§ LISTA ZADAŃ:
A. Wypisz po kolei wszystkie liczby zapisane cyframi w tekście o schronisku w Radwanowicach.
B. Kontynuuj tekst o schronisku w Radwanowicach, zaczynając zaraz po jego ostatnim zdaniu.

Nasze Schronisko w Radwanowicach jest zagrożone

Zwracamy się do Was w niezwykle trudnym momencie, z nadzieją na wspólne działanie i wsparcie. Dom Pomocy Społecznej w Radwanowicach Schronisko dla Niepełnosprawnych, to miejsce od którego wszystko się zaczęło. W 1987 roku ksiądz Tadeusz Isakowicz-Zaleski, sprowadził do Radwanowic kilka osób z  niepełnosprawnością intelektualną, dał im dom i schronienie, a sam zamieszkał razem z nimi. Takie właśnie są podwaliny istnienia Fundacji im. Brata Alberta.

Wśród naszych Podopiecznych wciąż są tacy, którzy pamiętają te początki, a Schronisko przez te wszystkie lata rozrosło się do największej z wszystkich naszych jednostek, prowadzi 3 domy stałego pobytu dając dom 83 osobom z niepełnosprawnością, a od 2022 roku trwa również budowa czwartego domu – „Podolskiego” na terenie Schroniska, gdyż zapotrzebowanie wciąż jest ogromne.

Na początku tego roku wstrząsnęła nami wiadomość o śmierci naszego współzałożyciela i prezesa. Jego odejście było dla całej społeczności naszej Fundacji ogromnym ciosem, jednak włożyliśmy ogrom sił i serca by Fundacja dalej trwała. Nie spodziewaliśmy się, że w niedługim czasie przyjdzie nam mierzyć się z tak dużym problemem, a istnienie Schroniska będzię zagrożone

Sytuacja, w której znalazło się nasze Schronisko dla Niepełnosprawnych Fundacji im. Brata Alberta, jest krytyczna – podobnie jak wiele innych Domów Pomocy Społecznej w Polsce, stoimy na krawędzi zamknięcia z powodu brakujących funduszy. Na co dzień otaczamy opieką osoby, które nie mają nikogo innego i nie chcemy, aby straciły swoje jedyne bezpieczne schronienie. Wierzymy, że największe dzieło Księdza Tadeusza Isakowicza-Zaleskiego powinno trwać i rozwijać się dla dobra tych, którzy najbardziej tego potrzebują.

[Ciąg pozycji]
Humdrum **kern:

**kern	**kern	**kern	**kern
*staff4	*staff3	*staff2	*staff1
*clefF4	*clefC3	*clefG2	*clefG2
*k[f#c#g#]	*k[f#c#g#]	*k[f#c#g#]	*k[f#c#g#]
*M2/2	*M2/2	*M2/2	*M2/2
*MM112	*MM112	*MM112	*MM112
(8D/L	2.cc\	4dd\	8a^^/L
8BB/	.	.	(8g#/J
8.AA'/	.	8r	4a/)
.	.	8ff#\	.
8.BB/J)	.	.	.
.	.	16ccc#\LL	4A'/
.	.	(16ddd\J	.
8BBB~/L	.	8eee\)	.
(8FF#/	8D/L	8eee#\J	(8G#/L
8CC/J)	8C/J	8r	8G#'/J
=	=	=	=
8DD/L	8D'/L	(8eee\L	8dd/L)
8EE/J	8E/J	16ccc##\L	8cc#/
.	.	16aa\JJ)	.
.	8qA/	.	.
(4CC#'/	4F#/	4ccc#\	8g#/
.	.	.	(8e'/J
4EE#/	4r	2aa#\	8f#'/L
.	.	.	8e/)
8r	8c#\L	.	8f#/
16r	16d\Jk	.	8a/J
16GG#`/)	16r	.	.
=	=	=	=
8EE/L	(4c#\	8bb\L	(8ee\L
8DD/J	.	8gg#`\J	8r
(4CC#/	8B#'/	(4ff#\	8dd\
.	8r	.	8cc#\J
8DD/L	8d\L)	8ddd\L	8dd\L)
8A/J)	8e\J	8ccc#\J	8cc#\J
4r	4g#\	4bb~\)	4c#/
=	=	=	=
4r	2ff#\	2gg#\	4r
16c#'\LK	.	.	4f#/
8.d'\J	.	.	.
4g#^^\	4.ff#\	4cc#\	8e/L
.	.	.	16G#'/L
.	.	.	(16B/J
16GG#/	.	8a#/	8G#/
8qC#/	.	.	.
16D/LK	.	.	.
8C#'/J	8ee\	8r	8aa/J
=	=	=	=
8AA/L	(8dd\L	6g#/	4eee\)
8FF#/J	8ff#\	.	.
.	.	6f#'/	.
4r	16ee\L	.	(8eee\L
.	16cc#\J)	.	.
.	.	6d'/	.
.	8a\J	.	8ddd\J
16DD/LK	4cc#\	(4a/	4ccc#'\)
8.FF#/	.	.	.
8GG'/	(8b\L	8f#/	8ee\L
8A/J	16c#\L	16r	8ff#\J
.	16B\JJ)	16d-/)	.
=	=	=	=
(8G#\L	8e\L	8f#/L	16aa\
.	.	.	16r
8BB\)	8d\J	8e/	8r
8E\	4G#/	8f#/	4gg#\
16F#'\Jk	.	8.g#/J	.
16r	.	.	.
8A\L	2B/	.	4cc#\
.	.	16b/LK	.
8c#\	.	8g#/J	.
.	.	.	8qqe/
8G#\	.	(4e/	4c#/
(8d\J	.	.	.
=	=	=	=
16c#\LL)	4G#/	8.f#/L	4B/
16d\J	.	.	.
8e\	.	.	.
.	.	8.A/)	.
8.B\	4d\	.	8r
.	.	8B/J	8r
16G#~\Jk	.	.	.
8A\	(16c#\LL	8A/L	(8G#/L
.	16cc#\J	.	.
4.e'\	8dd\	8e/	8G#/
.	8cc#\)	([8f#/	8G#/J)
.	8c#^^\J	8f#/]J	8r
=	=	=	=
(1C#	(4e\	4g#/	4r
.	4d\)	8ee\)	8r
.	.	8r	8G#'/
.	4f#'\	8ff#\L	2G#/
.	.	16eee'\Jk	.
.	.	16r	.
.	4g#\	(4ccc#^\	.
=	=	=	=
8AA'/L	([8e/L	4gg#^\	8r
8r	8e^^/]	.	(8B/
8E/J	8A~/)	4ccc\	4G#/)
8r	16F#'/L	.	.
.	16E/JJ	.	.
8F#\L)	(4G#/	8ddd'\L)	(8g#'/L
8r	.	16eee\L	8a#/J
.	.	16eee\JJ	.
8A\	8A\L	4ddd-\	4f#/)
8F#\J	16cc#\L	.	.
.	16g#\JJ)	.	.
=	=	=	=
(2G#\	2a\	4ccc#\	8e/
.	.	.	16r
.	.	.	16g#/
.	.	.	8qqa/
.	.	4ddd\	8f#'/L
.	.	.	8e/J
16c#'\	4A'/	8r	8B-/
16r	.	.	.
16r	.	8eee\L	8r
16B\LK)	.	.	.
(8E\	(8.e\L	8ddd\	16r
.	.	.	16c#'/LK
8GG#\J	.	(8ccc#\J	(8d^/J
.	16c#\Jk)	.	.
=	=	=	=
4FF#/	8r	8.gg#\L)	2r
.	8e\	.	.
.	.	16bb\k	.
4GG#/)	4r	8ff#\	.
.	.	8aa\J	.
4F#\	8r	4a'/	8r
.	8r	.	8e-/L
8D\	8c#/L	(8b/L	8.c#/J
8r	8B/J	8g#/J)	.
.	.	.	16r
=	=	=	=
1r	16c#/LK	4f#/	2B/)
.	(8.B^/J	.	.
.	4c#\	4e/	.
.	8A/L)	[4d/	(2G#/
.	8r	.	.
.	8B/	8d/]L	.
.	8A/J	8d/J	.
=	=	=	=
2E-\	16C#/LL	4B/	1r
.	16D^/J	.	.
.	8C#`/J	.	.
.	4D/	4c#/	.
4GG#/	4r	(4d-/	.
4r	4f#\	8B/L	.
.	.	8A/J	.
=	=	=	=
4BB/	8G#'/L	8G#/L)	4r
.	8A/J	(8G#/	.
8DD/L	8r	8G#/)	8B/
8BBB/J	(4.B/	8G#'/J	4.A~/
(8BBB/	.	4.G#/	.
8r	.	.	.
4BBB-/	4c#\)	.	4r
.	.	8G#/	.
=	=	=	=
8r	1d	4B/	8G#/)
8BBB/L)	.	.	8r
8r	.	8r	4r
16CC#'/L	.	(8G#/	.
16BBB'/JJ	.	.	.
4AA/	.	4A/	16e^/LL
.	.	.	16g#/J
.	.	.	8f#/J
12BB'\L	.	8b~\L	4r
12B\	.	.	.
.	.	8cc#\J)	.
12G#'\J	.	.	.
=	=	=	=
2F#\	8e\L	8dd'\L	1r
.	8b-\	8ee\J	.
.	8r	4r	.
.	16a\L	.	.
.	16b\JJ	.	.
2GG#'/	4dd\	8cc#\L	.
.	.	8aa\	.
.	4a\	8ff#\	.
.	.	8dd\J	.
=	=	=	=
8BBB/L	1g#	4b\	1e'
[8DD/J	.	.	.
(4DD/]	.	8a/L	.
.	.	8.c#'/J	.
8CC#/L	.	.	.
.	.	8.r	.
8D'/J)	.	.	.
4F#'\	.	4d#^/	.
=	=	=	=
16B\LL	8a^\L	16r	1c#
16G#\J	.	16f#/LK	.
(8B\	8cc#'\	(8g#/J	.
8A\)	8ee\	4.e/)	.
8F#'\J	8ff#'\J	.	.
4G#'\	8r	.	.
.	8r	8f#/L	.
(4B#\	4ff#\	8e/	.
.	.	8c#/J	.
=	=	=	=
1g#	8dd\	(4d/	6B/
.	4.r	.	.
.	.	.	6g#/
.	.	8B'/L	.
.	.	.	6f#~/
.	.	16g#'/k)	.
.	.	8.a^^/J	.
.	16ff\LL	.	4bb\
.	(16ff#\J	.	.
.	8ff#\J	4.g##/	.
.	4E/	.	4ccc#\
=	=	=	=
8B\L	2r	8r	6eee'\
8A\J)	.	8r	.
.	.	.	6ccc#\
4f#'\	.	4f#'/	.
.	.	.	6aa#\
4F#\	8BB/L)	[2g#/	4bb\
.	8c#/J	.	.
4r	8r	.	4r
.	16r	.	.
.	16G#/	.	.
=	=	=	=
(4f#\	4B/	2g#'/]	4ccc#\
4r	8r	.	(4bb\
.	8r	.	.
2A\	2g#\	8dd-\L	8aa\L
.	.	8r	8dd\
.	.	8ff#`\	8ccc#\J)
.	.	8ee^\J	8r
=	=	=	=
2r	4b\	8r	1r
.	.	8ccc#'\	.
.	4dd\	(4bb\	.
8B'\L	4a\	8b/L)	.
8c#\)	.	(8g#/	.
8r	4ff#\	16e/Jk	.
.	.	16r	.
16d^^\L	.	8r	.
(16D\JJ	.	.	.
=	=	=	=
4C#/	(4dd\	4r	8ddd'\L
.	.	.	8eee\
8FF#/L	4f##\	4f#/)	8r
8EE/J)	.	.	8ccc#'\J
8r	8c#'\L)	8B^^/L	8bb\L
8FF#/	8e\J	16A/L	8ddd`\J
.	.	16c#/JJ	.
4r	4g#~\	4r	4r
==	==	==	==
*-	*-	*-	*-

§ ROZWIĄZANE ZADANIA:
A. 1987, 3, 83, 2022

B.
Od dłuższego czasu obserwujemy dramatyczny spadek rządowych dotacji, co z miesiąca na miesiąc pogarsza naszą sytuację finansową. Dla zobrazowania skali problemu – jeszcze w grudniu otrzymywaliśmy 4360 zł miesięcznie na jednego mieszkańca, podczas gdy obecnie kwota ta spadła do 3800 zł. To drastyczne cięcia, które ledwie wystarczają na pokrycie podstawowych kosztów utrzymania, takich jak wyżywienie i rachunki. Kryzys ten nie dotyczy wyłącznie naszego schroniska – w całej Polsce ponad 3000 osób może stracić dach nad głową, jeśli sytuacja nie ulegnie zmianie.

Jesteśmy świadomi, że codziennie otrzymują Państwo wiele próśb o pomoc, jednakże liczymy na to, że dostrzegą Państwo, jak istotna jest stawka w tej sprawie. Z całego serca prosimy o pomoc w nagłośnieniu naszej sytuacji oraz wsparciu trwającej zbiórki. Potrzebujemy zebrać około 350 tysięcy złotych, aby przetrwać. Bez tej kwoty nasza działalność stanie się niemożliwa. Każda forma wsparcia, nawet najmniejsze udostępnienie tego apelu, ma dla nas ogromne znaczenie.

Wierzymy, że wspólnymi siłami możemy uratować to miejsce i zapewnić jego mieszkańcom stabilną przyszłość. Będziemy wdzięczni za każdą formę pomocy – czy to dobre słowo, wsparcie finansowe, czy pomoc w nagłośnieniu zbiórki. Jesteśmy gotowi odpowiedzieć na wszelkie pytania i pozostajemy do Państwa dyspozycji.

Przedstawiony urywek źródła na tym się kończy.